*YOUR ASSIGNMENT*. Repeat these records exactly, pictures excluded.

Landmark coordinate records
= Beginning of Section =

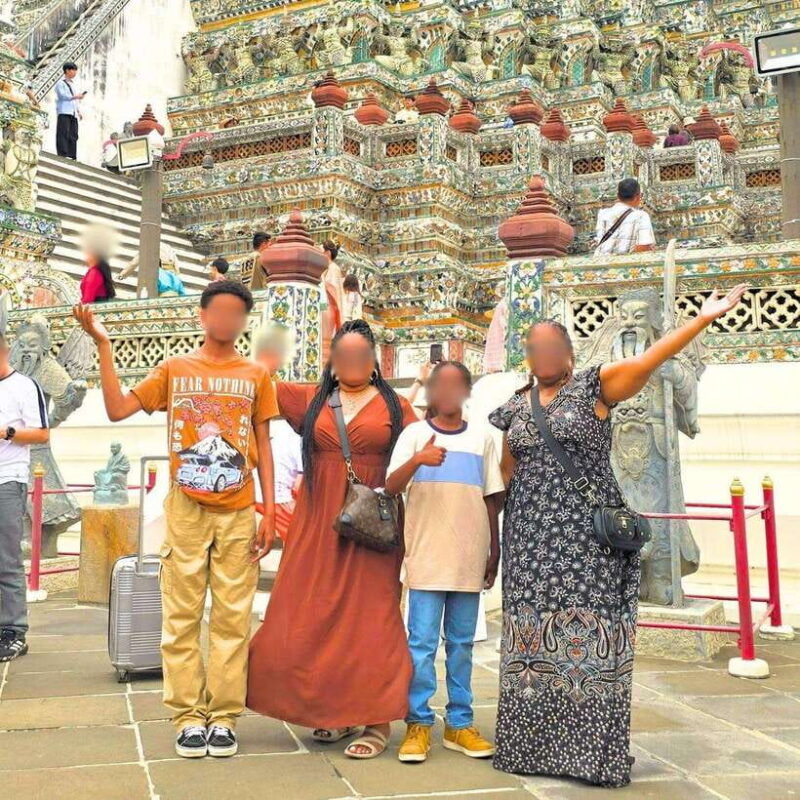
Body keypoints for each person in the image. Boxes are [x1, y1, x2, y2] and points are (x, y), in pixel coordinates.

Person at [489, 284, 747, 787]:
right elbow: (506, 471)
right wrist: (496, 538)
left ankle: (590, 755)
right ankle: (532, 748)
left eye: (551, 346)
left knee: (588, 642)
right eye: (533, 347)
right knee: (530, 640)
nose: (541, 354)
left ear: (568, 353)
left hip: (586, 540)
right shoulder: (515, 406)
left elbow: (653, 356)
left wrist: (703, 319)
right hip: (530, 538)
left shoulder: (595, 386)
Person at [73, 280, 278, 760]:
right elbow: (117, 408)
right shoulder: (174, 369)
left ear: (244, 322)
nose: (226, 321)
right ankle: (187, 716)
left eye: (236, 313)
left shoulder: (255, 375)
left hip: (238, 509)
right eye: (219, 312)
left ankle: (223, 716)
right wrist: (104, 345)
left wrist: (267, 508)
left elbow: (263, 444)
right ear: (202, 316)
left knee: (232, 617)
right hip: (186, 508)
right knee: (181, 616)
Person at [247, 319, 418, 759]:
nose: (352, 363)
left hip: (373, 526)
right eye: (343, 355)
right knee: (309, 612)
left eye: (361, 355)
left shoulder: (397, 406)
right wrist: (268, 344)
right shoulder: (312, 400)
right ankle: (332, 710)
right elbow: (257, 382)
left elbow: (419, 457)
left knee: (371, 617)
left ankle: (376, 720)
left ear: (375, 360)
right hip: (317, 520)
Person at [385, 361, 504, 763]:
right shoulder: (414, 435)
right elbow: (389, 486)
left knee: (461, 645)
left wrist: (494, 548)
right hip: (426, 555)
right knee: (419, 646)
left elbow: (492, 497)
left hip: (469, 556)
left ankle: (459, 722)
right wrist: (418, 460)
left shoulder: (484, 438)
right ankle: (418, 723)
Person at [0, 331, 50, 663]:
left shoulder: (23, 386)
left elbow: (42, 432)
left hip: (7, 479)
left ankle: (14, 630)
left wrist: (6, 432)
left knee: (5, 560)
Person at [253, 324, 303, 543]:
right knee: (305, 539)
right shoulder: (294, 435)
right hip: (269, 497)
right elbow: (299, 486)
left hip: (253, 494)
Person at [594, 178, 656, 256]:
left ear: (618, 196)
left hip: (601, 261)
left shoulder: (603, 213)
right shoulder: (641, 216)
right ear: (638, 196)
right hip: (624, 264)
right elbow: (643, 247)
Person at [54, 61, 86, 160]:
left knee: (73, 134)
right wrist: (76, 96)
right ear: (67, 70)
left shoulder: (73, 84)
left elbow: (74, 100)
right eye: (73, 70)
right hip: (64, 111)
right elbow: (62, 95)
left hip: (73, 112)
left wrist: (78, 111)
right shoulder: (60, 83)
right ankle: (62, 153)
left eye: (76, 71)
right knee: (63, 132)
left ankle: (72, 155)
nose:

= End of Section =

*WRITTEN REPLY*.
Body keypoints for each person in the image. Boxes are [x1, y1, x2, y2] and points are (x, y), in pixel coordinates.

Person at [489, 284, 747, 787]:
right elbow: (506, 471)
right wrist: (496, 538)
left ankle: (590, 755)
right ankle: (532, 748)
left eye: (551, 346)
left knee: (588, 642)
right eye: (533, 347)
right knee: (530, 640)
nose: (541, 354)
left ear: (568, 353)
left hip: (586, 540)
right shoulder: (515, 406)
left elbow: (653, 356)
left wrist: (703, 319)
right hip: (530, 538)
left shoulder: (595, 386)
Person at [73, 280, 278, 760]:
right elbow: (117, 408)
right shoulder: (174, 369)
left ear: (244, 322)
nose: (226, 321)
right ankle: (187, 716)
left eye: (236, 313)
left shoulder: (255, 375)
left hip: (238, 509)
right eye: (219, 312)
left ankle: (223, 716)
right wrist: (104, 345)
left wrist: (267, 508)
left elbow: (263, 444)
right ear: (202, 316)
left knee: (232, 617)
right hip: (186, 508)
right knee: (181, 616)
Person at [247, 319, 418, 759]:
nose: (352, 363)
left hip: (373, 526)
right eye: (343, 355)
right knee: (309, 612)
left eye: (361, 355)
left shoulder: (397, 406)
right wrist: (268, 344)
right shoulder: (312, 400)
right ankle: (332, 710)
right elbow: (257, 382)
left elbow: (419, 457)
left knee: (371, 617)
left ankle: (376, 720)
left ear: (375, 360)
right hip: (317, 520)
Person at [385, 361, 504, 763]:
right shoulder: (414, 435)
right elbow: (389, 486)
left knee: (461, 645)
left wrist: (494, 548)
right hip: (426, 555)
right knee: (419, 646)
left elbow: (492, 497)
left hip: (469, 556)
left ankle: (459, 722)
right wrist: (418, 460)
left shoulder: (484, 438)
right ankle: (418, 723)
Person at [0, 331, 50, 663]:
left shoulder: (23, 386)
left elbow: (42, 432)
left hip: (7, 479)
left ankle: (14, 630)
left wrist: (6, 432)
left knee: (5, 560)
Person at [253, 324, 303, 543]:
right knee: (305, 539)
right shoulder: (294, 435)
right hip: (269, 497)
right elbow: (299, 486)
left hip: (253, 494)
Person at [594, 178, 656, 256]:
left ear: (618, 196)
left hip: (601, 261)
left shoulder: (603, 213)
right shoulder: (641, 216)
right ear: (638, 196)
right hip: (624, 264)
right elbow: (643, 247)
Person at [54, 61, 86, 160]:
left knee: (73, 134)
right wrist: (76, 96)
right ear: (67, 70)
left shoulder: (73, 84)
left elbow: (74, 100)
right eye: (73, 70)
right hip: (64, 111)
right elbow: (62, 95)
left hip: (73, 112)
left wrist: (78, 111)
right shoulder: (60, 83)
right ankle: (62, 153)
left eye: (76, 71)
right knee: (63, 132)
left ankle: (72, 155)
nose:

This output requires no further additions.